Reuters reports, “Inflation-adjusted real wages, a key gauge of consumers’ purchasing power, fell 1.8% from a year earlier, extending a decline to post the biggest year-on-year drop in nearly two years.”

Masayoshi Amamiya, the Deputy Governor of the Bank of Japan (BOJ), implied that Japan will maintain its ultra-loose monetary policy. Hence, the BOJ will continue to buy Japanese Government Bonds (JGBs) when needed because of the internal economic straight jacket.

Amamiya said, “Japan’s economy hasn’t recovered yet to pre-pandemic levels… The foundations for an economic recovery remain weak and the outlook for wages is highly uncertain.

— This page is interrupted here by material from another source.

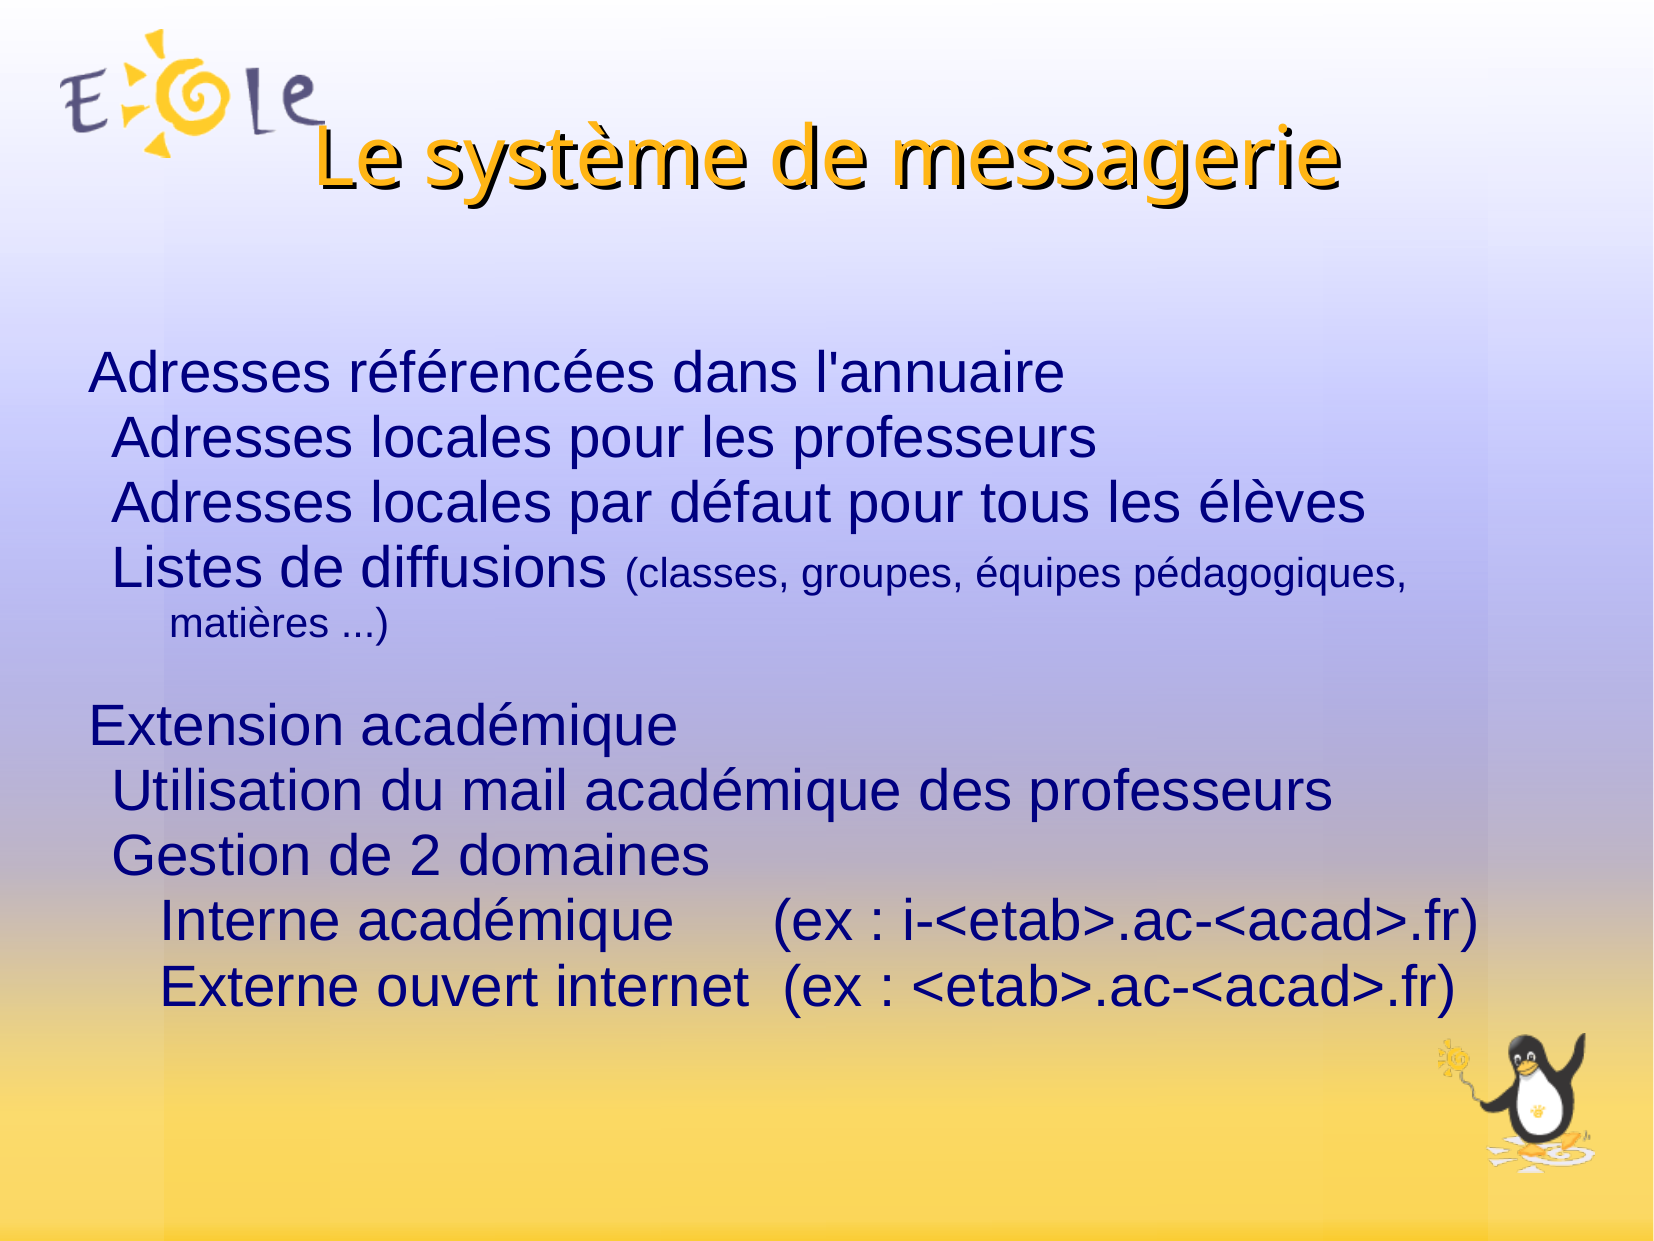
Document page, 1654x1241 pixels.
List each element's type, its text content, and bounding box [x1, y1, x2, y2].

picture [0, 0, 1654, 1241]
text_box Adresses référencées dans l'annuaire Adresses locales pour les professeurs Adresses locales par défaut pour tous les élèves Listes de diffusions (classes, groupes, équipes pédagogiques, matières ...) Extension académique Utilisation du mail académique des professeurs Gestion de 2 domaines Interne académique (ex : i-<etab>.ac-<acad>.fr) Externe ouvert internet (ex : <etab>.ac-<acad>.fr) [53, 236, 1595, 1123]
title Le système de messagerie [82, 49, 1571, 236]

As such, we need to support economic activity with accommodative monetary policy.”

The core consumer price index (CPI) highlights that costs have increased by 2.2 percent. This includes energy. Yet, importantly, it doesn’t account for important areas like fresh food. Thus, the real figure is higher than 2.2 percent and sums up the shoddy policies of the Kishida administration. After all, sanctions on the Russian Federation aren’t helping ordinary people in Japan – only pleasing the elites in Washington.

Modern Tokyo Times recently said, “Japan is blighted by the highest ratio of debt in the world. This concerns the endless mismanagement of the economy by the ruling LDP. Not content with this, the government is involved in the unhealthy buying of Japanese Government Bonds (JGBs) via the Bank of Japan (BOJ) – while the BOJ and the Government Pension Investment Fund (GPIF) hold roughly one-eighth of the market capitalization of the Tokyo Stock Exchange (the First Section).”

The only sure thing in Japan is that the ruling Liberal Democratic Party concentrates on manipulating the stock market – to help rich investors and mega-corporations. Hence, Kishida’s “New Capitalism” is focused on the wealthy asset-owning class. Meanwhile, after three squandered economic decades – where countless nations have taken over Japan concerning real GDP per capita: ordinary Japanese people fear for their respective pensions, limited working rights, the price of foodstuffs, low birthrate, and bread and butter issues that Kishida knows nothing about (he comes from the usual family political elites).